# Source information
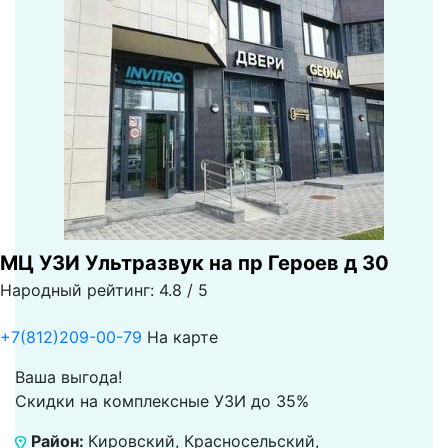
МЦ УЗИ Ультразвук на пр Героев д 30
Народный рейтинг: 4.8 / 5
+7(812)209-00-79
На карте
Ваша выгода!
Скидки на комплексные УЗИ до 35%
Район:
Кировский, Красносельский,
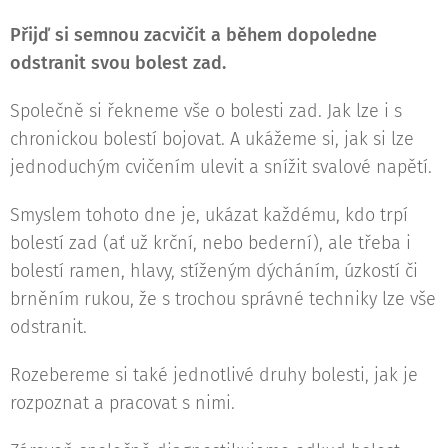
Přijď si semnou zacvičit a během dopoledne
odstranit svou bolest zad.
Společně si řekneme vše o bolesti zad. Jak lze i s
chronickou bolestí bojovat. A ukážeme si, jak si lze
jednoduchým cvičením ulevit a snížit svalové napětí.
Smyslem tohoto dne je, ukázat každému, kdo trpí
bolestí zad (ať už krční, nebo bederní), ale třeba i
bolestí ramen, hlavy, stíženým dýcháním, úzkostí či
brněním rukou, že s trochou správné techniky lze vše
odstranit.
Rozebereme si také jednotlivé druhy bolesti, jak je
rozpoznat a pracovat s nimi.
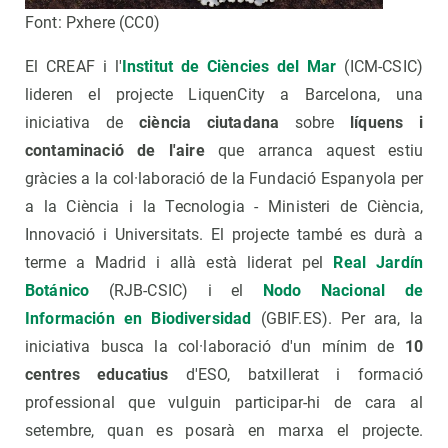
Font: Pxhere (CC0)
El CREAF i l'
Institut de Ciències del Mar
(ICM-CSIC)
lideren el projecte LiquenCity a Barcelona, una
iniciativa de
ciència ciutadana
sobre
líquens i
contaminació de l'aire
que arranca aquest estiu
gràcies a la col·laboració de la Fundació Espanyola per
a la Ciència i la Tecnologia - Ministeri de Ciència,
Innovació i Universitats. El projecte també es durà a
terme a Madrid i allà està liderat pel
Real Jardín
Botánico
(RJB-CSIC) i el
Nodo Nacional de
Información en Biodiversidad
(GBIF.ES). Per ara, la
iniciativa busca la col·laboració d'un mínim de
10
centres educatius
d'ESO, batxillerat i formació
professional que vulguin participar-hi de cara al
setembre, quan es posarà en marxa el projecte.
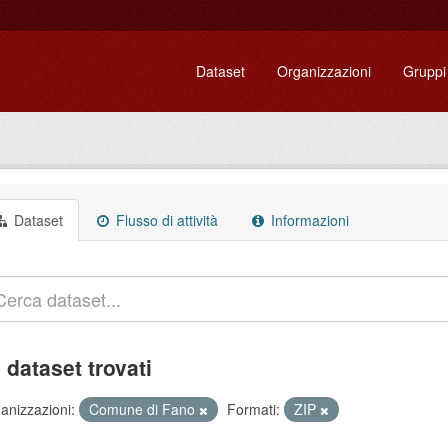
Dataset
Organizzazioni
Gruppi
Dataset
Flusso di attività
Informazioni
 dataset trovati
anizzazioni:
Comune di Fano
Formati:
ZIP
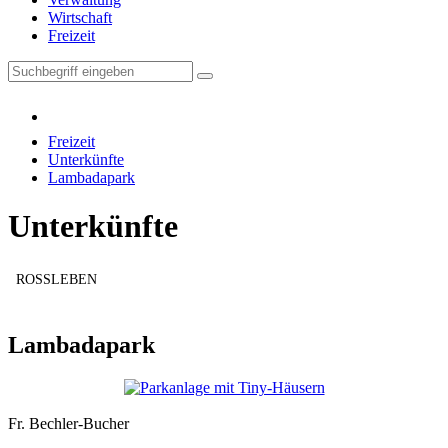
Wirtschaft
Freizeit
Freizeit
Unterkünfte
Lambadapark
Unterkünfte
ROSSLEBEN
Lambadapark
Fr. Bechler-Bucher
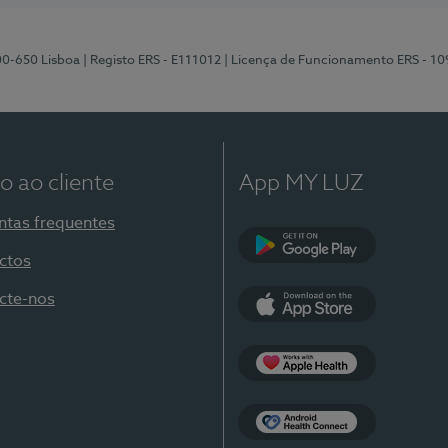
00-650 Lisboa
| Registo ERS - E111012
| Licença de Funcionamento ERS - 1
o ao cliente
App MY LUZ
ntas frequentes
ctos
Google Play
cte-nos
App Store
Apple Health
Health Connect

* * *

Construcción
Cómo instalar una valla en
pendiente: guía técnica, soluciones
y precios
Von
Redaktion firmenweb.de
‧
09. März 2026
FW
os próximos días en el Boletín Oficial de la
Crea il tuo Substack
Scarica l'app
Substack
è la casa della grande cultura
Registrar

# What you will do
Pull out the lines of the material above, from the line with "Font: Pxhere (CC0)" to the line with "centres educatius", and reproduce them with no changes.

# Answer to this task
Font: Pxhere (CC0)
El CREAF i l'
Institut de Ciències del Mar
(ICM-CSIC)
lideren el projecte LiquenCity a Barcelona, una
iniciativa de
ciència ciutadana
sobre
líquens i
contaminació de l'aire
que arranca aquest estiu
gràcies a la col·laboració de la Fundació Espanyola per
a la Ciència i la Tecnologia - Ministeri de Ciència,
Innovació i Universitats. El projecte també es durà a
terme a Madrid i allà està liderat pel
Real Jardín
Botánico
(RJB-CSIC) i el
Nodo Nacional de
Información en Biodiversidad
(GBIF.ES). Per ara, la
iniciativa busca la col·laboració d'un mínim de
10
centres educatius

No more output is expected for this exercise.